Murray Township was a township located in what is now the Livermore Valley portion of Alameda County, California, United States, including the present day cities of Livermore, Dublin, and Pleasanton, and the census-designated place of Sunol.

It was named after Michael Murray and created in June 1853, a few months after Alameda County itself was created, encompassing the eastern portion of the county. It was at the time the largest of the six townships in the county.

== History ==
The California gold rush beginning in 1848 drew prospectors from around the world. Many travelled by sea to Alameda County and took the road through Sunol and Livermore valleys towards the mountains.

In 1853, Murray Township was established as one of six Alameda County townships and given a seat on the board of supervisors. In 1902, Pleasanton Township was created from part of Murray township. By 1910, Pleasanton, with a population of 2883, followed by Murray, with a population of 4137, were the least populous of the seven townships.

In its early settlement, the area was mostly used for cattle ranching. The climate proved ideal for wine cultivation, so many landowners planted vineyards from the 1880s onwards.

All the towns in Murray Township remained small and dominated by agriculture until the 1950s, when the population boomed and land was subdivided for developments.

== Notable locations ==
The geographical landforms of the area include Amador Valley (named after José Maria Amador), Livermore Valley (named after Robert Livermore), Sunol Valley (named after Don Antonio Suñol), Alamo Valley, and Tassajara Valley. Arroyo de la Laguna is the major waterway which flows south from Amador Valley into Alameda Creek. Arroyo Valle and Arroyo Mocho feed the Laguna from the mountains to the east.

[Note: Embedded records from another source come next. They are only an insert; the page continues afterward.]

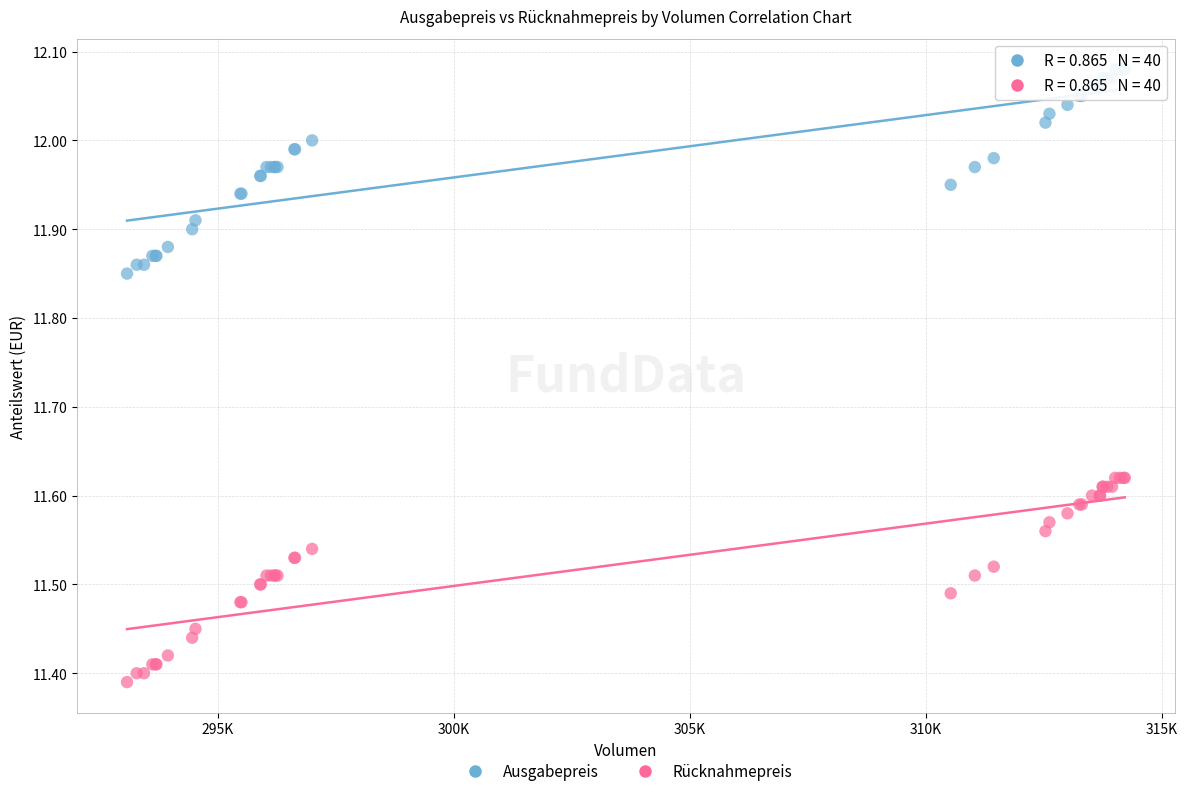

What are all the series names shown in the legend?

Ausgabepreis, Rücknahmepreis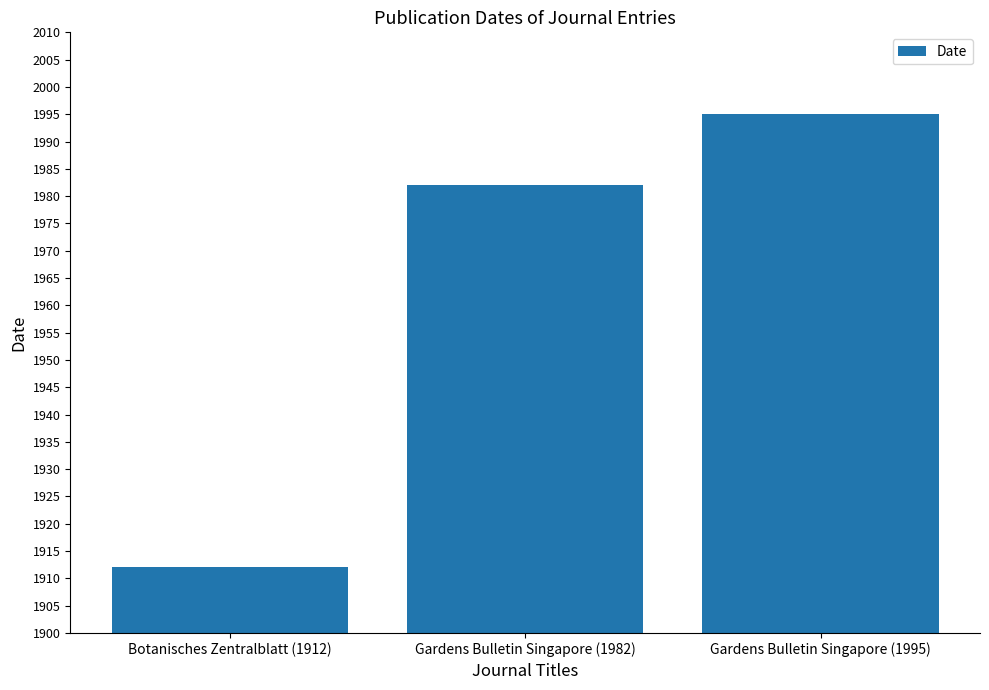

Does the chart contain stacked bars?

No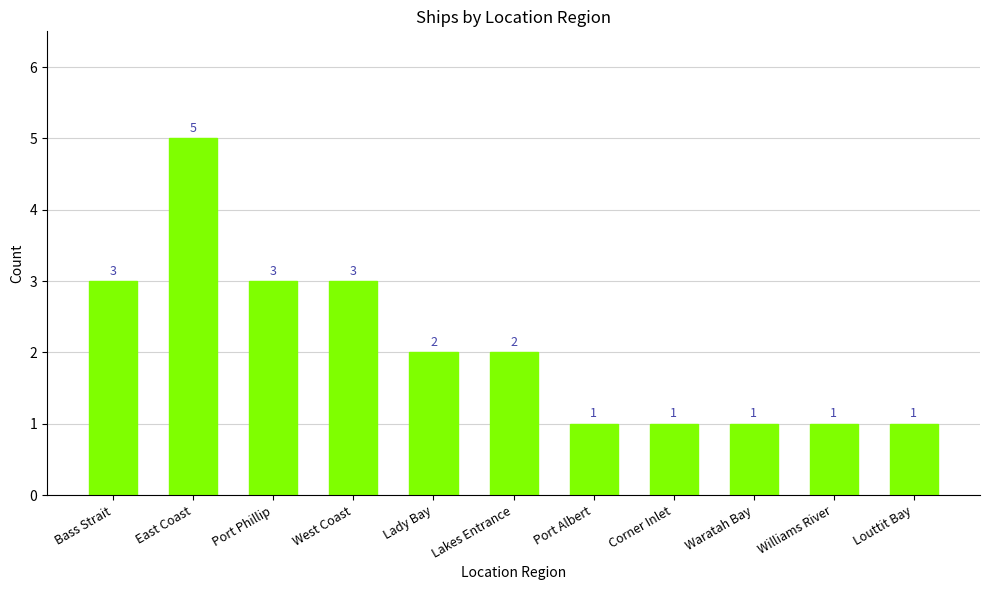

What value does the data have at Port Phillip?

3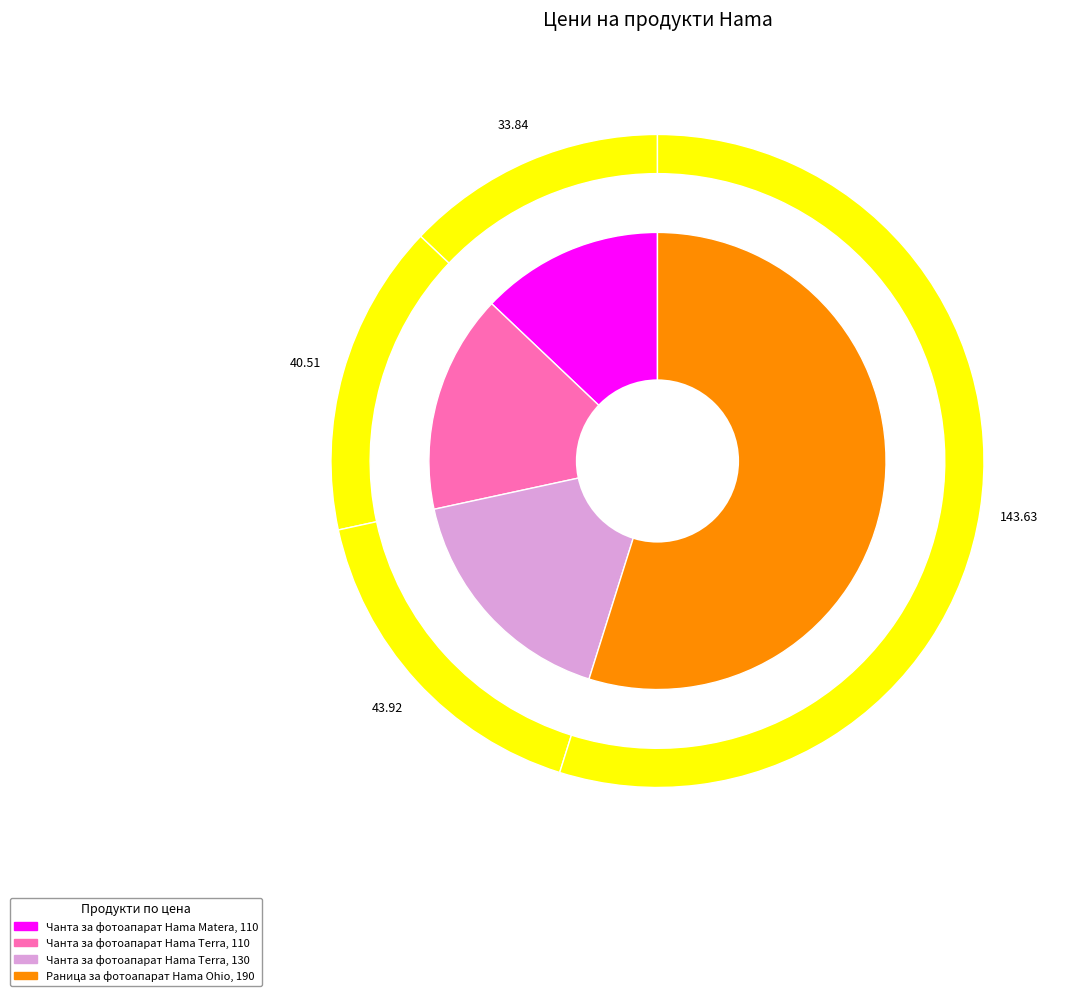

To the nearest percent, what is the difference between the Раница за фотоапарат Hama Ohio, 190 and Чанта за фотоапарат Hama Terra, 130 slice percentages?

38%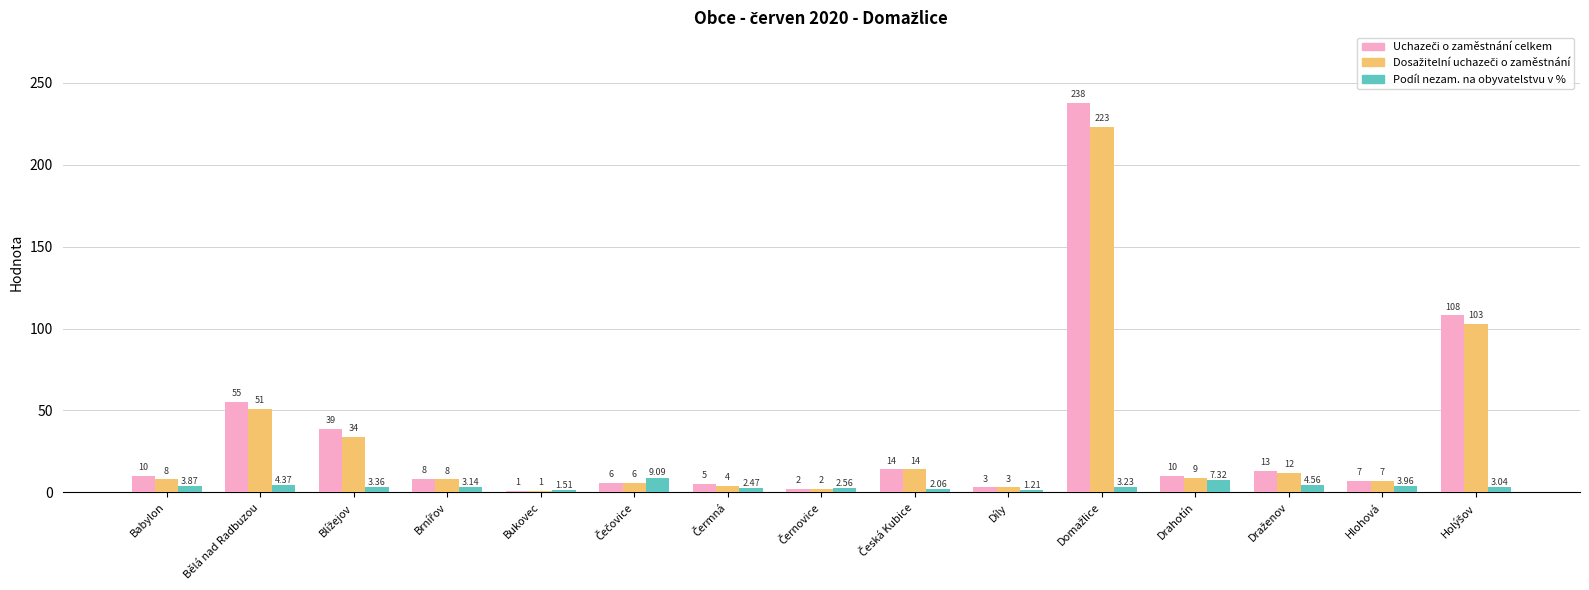

How many bars are there in total?

45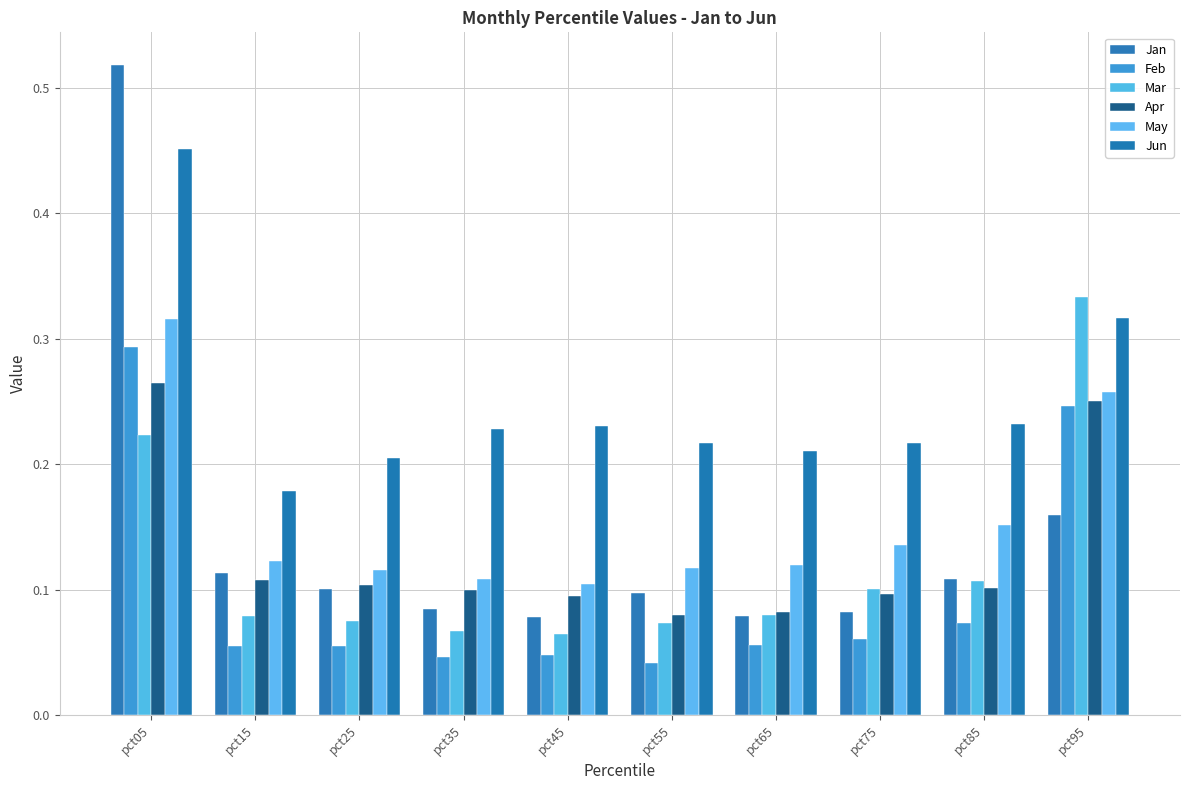

Which series changed the most between pct05 and pct65?

Jan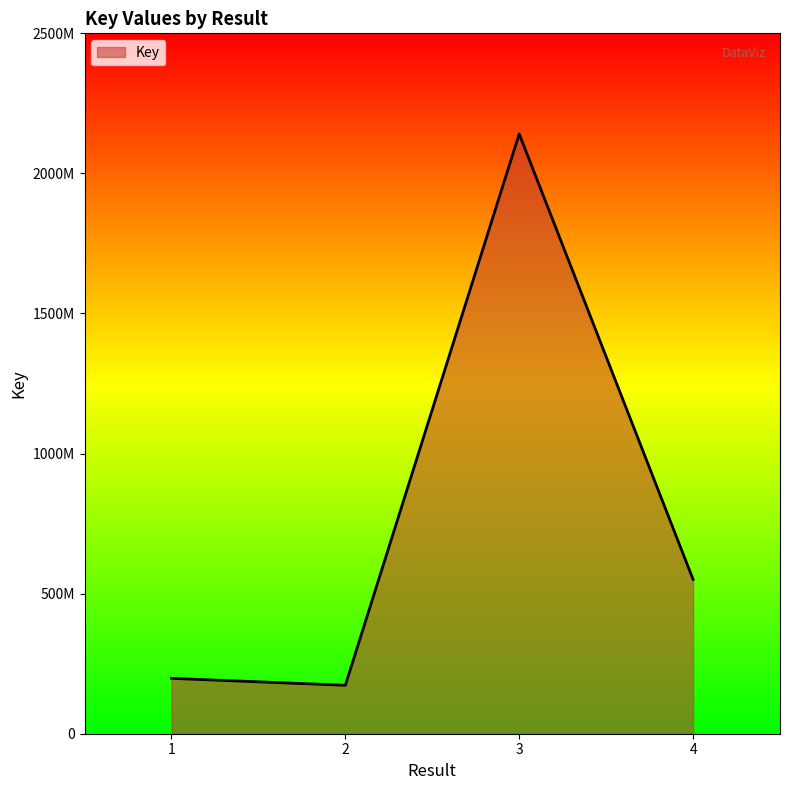

What value does the data have at 2, to the nearest 10?

172864890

José Maria Amador was one of the first Spanish settlers to Murray township in 1835, and the town of Amador, which became Dublin, developed from his property. The town of Livermore arose from a station on the Central Pacific railroad in 1869. Corral Hollow, on the eastern border of the county, was a pass in which coal was discovered in 1860. Pleasanton was located in the former Rancho Valle de San Jose, where the population grew rapidly from 1861. Rancho Santa Rita, or Alviso, was located to the east. Altamont was another town with a post office in the region.